An artist’s impression of the early Earth. Image courtesy of NASA.
Joel Kontinen
Scientists have previously acknowledged that the origin of proteins is “close to a miracle.”
Yet. without them we wouldn’t have life. An article in Astrobiology Magazine explains this naturalistic dilemma:
“Life relies on the intricately folded amino acid chains known as proteins for practically every chemical task. Proteins catalyze chemical reactions throughout the cell, stitch RNA strands together, transport molecules around the cell and control what enters and leaves through the membrane. A modern cell cannot be a cell without them.”
Evolution’s enigma is a lot more complex.

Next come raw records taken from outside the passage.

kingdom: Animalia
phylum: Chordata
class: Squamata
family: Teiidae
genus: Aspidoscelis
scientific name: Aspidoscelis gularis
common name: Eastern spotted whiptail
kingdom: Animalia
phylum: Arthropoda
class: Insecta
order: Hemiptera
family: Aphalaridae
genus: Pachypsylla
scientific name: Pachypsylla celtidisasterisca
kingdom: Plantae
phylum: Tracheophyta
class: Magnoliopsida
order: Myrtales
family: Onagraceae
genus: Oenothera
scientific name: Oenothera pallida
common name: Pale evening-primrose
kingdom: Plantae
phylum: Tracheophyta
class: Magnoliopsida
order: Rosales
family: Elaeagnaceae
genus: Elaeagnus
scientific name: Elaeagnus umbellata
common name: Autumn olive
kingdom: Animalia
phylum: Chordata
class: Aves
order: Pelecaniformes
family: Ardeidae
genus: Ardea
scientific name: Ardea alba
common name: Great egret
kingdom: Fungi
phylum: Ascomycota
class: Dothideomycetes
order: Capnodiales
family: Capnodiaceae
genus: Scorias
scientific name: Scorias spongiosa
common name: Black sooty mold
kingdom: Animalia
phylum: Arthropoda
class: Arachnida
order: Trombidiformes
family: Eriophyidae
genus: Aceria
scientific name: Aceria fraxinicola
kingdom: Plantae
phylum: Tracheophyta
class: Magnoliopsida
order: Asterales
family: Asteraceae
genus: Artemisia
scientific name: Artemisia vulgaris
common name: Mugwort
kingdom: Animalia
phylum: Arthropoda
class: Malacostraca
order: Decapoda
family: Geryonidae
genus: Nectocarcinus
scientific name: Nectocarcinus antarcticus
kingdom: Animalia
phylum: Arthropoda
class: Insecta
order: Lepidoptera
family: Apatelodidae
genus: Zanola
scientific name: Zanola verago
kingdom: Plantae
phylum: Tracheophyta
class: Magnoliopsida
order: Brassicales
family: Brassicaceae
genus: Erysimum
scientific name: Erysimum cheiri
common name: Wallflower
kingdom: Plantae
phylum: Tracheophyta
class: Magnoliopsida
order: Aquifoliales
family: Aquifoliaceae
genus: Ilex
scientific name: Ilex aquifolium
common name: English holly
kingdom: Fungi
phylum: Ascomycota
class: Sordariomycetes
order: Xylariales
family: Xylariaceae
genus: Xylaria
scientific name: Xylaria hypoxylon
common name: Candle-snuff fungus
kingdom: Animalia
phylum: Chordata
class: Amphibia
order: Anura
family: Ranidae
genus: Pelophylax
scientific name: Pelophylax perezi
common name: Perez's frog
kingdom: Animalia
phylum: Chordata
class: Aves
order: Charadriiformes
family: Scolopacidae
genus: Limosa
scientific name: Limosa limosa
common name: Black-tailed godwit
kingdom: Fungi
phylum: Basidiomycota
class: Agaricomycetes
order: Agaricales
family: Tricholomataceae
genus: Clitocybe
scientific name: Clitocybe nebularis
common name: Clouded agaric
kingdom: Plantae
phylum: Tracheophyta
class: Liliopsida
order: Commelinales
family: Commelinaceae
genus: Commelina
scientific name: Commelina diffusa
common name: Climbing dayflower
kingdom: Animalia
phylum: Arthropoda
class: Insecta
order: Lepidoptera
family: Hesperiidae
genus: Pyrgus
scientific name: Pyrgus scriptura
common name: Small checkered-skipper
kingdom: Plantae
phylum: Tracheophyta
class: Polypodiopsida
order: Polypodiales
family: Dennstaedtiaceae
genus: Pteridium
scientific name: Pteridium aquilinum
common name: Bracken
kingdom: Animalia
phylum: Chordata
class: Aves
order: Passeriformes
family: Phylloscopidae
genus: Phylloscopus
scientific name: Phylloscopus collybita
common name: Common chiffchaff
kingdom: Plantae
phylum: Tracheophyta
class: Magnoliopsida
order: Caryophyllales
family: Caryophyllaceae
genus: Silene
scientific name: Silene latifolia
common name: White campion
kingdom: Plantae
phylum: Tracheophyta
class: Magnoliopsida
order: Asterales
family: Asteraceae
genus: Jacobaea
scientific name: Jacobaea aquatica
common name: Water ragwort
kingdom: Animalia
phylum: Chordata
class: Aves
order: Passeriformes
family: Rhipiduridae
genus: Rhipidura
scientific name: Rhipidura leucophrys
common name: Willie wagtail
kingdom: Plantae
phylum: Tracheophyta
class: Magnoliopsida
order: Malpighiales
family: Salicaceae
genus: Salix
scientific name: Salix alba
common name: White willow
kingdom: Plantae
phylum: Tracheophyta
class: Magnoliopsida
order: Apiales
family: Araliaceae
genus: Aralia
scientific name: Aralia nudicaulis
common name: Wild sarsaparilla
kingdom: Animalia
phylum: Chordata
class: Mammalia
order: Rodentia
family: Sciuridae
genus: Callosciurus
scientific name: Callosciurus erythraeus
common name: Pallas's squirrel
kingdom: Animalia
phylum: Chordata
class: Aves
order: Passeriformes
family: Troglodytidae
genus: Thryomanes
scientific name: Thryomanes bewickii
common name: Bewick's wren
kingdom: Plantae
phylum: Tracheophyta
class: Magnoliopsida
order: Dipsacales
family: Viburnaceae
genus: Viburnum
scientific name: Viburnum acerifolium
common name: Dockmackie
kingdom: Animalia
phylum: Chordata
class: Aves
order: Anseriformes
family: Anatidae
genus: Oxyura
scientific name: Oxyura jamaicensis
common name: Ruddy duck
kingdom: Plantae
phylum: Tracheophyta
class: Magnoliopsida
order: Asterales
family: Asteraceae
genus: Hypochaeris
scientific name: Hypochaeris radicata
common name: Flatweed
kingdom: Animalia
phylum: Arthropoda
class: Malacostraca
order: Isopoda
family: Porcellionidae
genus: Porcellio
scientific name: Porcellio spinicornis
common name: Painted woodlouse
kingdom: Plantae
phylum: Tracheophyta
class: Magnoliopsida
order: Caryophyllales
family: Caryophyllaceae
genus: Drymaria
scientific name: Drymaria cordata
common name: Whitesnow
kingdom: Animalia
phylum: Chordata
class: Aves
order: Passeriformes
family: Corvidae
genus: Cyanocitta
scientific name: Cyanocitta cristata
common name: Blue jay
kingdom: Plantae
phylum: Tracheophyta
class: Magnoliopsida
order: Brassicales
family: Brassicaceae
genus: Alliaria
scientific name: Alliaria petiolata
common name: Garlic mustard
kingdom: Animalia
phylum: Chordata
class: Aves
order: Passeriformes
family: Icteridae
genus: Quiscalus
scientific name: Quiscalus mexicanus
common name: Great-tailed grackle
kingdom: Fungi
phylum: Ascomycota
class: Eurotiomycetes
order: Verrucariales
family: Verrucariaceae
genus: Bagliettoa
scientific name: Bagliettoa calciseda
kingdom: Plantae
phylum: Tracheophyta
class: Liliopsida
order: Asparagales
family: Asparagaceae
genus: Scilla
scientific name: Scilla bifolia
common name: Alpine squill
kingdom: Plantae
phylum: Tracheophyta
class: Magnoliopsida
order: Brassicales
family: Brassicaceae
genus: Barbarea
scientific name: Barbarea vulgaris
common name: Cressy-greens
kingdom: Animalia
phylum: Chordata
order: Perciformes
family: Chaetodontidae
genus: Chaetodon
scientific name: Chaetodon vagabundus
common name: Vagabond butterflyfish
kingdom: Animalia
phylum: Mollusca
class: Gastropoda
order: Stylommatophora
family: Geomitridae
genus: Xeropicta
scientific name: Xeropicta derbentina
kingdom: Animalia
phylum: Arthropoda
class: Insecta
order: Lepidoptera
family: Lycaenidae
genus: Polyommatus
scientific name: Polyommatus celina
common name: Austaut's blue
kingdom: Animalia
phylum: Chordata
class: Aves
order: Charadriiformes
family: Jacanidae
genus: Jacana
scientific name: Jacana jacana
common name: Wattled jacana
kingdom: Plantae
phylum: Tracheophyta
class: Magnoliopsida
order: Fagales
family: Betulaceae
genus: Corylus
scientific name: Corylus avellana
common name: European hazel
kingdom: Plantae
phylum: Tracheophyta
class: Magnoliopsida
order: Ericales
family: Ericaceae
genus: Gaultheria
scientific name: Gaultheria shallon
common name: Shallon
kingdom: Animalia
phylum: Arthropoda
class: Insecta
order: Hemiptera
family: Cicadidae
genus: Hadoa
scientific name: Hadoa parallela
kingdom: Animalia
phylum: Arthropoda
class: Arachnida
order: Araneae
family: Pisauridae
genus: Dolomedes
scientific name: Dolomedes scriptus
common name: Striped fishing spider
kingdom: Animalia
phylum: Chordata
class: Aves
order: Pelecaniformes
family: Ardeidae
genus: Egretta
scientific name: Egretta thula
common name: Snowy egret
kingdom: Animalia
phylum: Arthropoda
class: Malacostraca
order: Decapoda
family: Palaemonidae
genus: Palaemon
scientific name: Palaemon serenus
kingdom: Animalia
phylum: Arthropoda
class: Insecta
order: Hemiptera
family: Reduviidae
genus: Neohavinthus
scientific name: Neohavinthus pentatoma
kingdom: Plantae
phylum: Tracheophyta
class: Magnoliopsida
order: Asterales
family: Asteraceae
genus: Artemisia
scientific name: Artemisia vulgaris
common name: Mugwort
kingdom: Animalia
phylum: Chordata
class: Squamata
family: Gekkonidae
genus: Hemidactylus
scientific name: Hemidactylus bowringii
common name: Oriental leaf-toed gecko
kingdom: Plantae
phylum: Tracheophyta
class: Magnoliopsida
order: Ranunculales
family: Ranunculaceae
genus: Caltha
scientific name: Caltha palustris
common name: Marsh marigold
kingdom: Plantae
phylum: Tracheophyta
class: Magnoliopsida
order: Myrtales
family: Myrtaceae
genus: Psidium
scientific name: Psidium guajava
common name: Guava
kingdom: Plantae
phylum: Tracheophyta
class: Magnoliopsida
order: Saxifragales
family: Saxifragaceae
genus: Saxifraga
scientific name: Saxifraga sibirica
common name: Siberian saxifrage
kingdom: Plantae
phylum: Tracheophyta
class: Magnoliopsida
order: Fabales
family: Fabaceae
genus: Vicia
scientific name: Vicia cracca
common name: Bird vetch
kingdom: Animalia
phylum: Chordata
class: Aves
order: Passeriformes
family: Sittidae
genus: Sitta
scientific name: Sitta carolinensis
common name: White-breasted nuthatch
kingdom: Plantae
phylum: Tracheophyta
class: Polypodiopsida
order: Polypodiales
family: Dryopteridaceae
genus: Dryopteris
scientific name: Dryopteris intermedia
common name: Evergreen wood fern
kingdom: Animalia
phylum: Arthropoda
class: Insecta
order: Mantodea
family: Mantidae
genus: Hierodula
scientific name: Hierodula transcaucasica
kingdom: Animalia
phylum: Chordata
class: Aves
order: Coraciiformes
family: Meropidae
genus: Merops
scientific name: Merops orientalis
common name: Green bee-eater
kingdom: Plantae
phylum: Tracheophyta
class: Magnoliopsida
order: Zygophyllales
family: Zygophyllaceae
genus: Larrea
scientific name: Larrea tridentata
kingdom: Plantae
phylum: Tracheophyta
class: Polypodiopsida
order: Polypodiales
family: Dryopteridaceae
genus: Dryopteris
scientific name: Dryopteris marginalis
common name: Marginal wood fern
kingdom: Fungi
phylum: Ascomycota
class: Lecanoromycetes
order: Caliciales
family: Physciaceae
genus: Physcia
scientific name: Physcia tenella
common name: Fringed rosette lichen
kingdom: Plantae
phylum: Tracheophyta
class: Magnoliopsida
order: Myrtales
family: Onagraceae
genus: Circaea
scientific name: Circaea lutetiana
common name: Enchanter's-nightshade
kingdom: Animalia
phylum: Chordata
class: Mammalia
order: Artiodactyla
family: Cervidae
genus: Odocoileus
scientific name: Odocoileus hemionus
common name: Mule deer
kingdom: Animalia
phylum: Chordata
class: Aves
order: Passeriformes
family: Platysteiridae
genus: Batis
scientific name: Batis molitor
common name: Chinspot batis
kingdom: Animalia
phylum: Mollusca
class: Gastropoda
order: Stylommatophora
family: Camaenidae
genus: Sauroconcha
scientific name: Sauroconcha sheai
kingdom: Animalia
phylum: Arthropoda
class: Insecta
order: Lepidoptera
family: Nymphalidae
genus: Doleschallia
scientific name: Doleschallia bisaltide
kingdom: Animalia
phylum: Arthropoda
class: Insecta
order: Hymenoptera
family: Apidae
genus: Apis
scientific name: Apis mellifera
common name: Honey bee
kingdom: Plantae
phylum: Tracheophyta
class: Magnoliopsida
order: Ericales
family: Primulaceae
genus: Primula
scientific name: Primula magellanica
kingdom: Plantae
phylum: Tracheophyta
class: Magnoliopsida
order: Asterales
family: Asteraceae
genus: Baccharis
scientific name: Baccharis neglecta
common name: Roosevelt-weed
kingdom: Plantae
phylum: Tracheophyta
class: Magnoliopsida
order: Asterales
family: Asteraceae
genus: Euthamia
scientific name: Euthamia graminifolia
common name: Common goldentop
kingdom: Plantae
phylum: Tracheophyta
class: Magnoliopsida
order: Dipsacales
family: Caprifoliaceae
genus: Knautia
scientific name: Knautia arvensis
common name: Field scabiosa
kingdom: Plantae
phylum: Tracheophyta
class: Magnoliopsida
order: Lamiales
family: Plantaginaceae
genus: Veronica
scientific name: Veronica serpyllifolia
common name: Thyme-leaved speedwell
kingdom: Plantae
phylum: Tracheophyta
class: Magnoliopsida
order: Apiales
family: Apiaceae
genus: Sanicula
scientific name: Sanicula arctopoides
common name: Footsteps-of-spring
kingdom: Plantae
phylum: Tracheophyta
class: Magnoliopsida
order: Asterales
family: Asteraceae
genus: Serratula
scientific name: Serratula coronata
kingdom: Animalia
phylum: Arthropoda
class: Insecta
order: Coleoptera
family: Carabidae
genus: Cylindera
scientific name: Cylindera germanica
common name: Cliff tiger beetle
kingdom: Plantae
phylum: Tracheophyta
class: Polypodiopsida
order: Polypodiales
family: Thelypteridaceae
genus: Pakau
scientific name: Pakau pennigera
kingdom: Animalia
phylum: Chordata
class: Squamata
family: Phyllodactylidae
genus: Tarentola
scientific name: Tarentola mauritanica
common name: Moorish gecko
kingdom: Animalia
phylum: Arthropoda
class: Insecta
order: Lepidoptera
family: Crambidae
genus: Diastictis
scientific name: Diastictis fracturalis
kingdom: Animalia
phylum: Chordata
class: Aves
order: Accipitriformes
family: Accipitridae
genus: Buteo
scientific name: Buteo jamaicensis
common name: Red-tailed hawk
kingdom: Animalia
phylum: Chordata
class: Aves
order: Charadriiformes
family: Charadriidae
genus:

It has to get DNA, proteins and RNA at the same time.
But according to a naturalistic/materialistic scenario, even getting proteins is practically impossible:
“Proteins pose a problem for scientists who study the beginnings of life… They are highly specialized and, compared to most molecules, they are enormous. The odds of such lengthy amino acid chains forming ‘out of the blue’ in life’s primordial soup are beyond astronomical.”
Trying to explain the nigh impossible, Andrew Pohorille, a senior astrobiologist at the NASA Ames Research Center, and colleagues used computer simulations to suggest a potential pathway for producing proteins.
They propose that the earliest protein was a lot smaller and less precise than today’s proteins. They call it the handyman of proteins.
There is absolutely no evidence for the existence of such a protein, however. Life is far too complicated to have arisen through naturalistic means.
Source:
Crow, Diana. 2018. ‘Handyman of Proteins’ Got Life Started. Astrobiology Magazine (15 February).